Since the space of the Cenozoic is small, the Eden area will be filled up quickly, which will cause frequent Minor GC. Therefore, we can reduce the frequency of Minor GC by increasing the space of the Cenozoic.

A single Minor GC time is composed of two parts: T1 (scanning the young generation) and T2 (copying live objects).

Default : the survival time of an object in the Eden area is 500ms, and the time interval of Minor GC is 300ms, because the object survival time>interval time, then under normal circumstances, Minor

The time of GC is: T1+T2.

Solution 1 : The entire heap space is increased, but the new generation does not increase much. The survival time of the object in the Eden area is 500ms, and the Minor GC time may be expanded to 400ms, because this object is stored

Live time>interval time, then under normal circumstances, the time of Minor GC is: T1*1.5 (Eden area is enlarged) + T2

Solution 2 : When we increase the space of the young generation, the time interval of the Minor GC may be expanded to 600ms.

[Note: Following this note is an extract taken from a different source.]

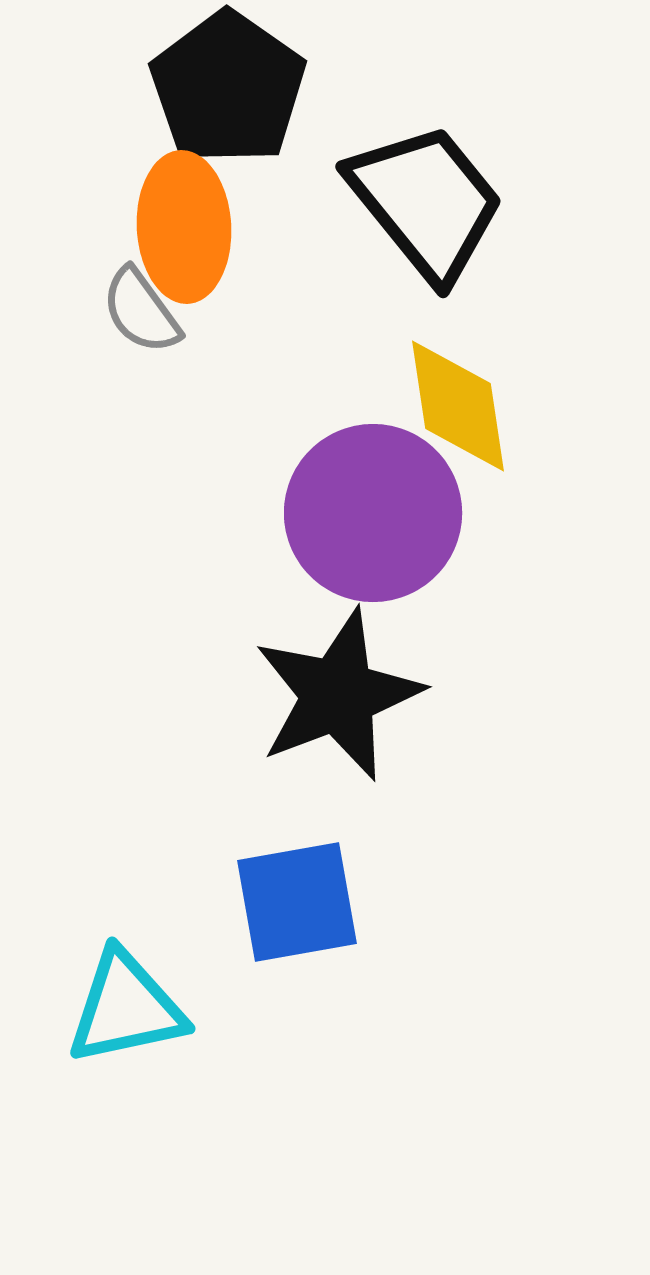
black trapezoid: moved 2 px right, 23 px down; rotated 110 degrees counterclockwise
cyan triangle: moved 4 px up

At this time, an object that survives 500ms will be recycled in the Eden area, and there is no copy of the live object at this time, so The time when Minor GC reoccurs is: T1*2 (more space) + T2*0

It can be seen that after the expansion, T1 is increased in Minor GC, but the time of T2 is saved.

In the JVM, the cost of copying objects is much higher than the cost of scanning. If there are more long-lived objects in the heap memory, increasing the young generation space at this time will increase the Minor GC time. If there are many short-term objects in the heap, the new generation will be expanded and the time of a single Minor GC will not increase significantly. Therefore, the time of a single Minor GC depends more on the number of surviving objects after the GC, rather than the size of the Eden area.

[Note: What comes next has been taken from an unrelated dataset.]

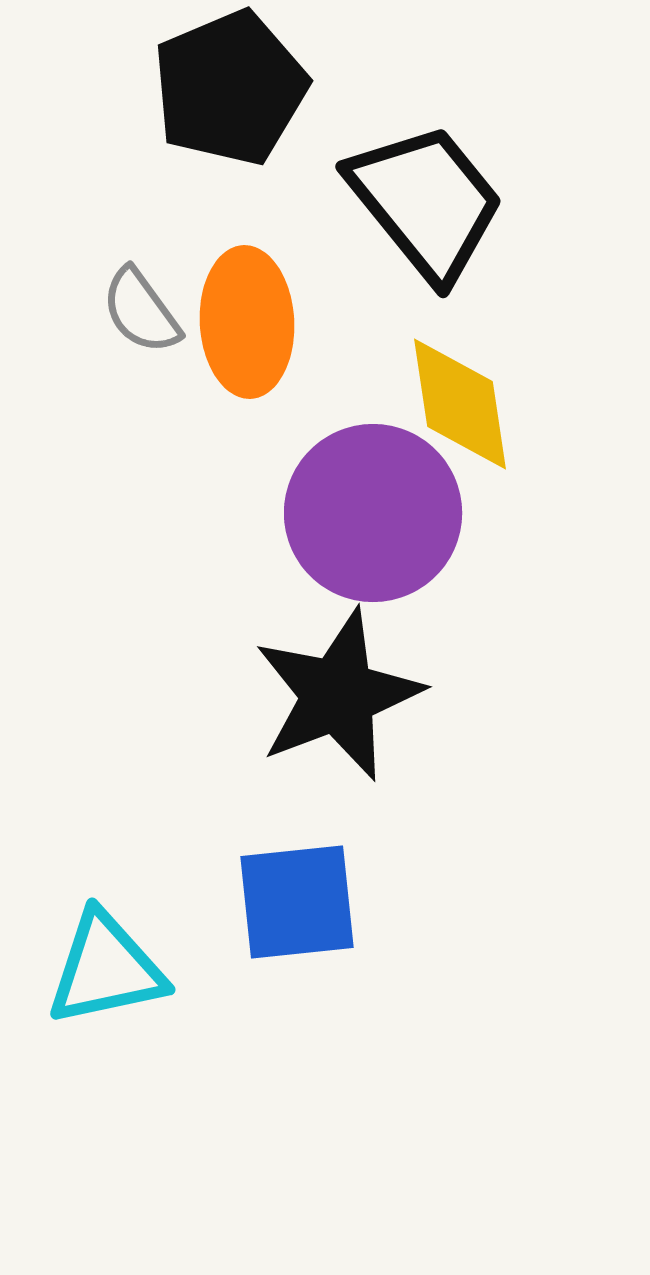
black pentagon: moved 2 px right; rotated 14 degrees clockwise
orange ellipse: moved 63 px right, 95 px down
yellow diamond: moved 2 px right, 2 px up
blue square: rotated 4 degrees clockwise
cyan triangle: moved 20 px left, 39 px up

This explains why in the previous memory adjustment scheme, the performance of scheme one was worse, but the performance of scheme two increased significantly.

Recommended strategy

1. New generation size selection·

• Response time priority application: Set as large as possible until it is close to the minimum response time limit of the system (selected according to the actual situation). In this case, the frequency of the new generation collection is also the smallest. At the same time, reduce the objects that reach the old generation . (Scene with fewer large objects and fewer undead objects)
• Throughput-first applications: Set as large as possible, which may reach the level of Gbit. Because there is no requirement for response time, garbage collection can be performed in parallel, which is generally suitable for applications with 8 CPU or more.
• Avoid setting too small. When the young generation is set too small, it will cause: 1. MinorGC times are more frequent 2. It may cause the MinorGC object to directly enter the old generation. If the old generation is full at this time, FullGC will be triggered.

2. Old age size selection

Response time priority applications: The old age uses concurrent collectors, so its size needs to be set carefully. Generally, some parameters such as concurrent session rate and session duration should be considered. If the heap setting is small, it may cause memory fragmentation, high recovery frequency and The application is suspended and the traditional mark removal method is used;

If the heap is large, it will take a long time to collect. The most optimized solution generally needs to be obtained by referring to the following data:

Concurrent garbage collection information, the number of concurrent collections in the persistent generation, traditional GC information, and the proportion of time spent on recycling in the young and old generations.

Throughput-first applications: Generally, throughput-first applications have a large young generation and a small old generation. The reason is that most short-term objects can be recycled as much as possible, and the medium-term objects can be reduced, so that the old generation Try to store long-lived objects.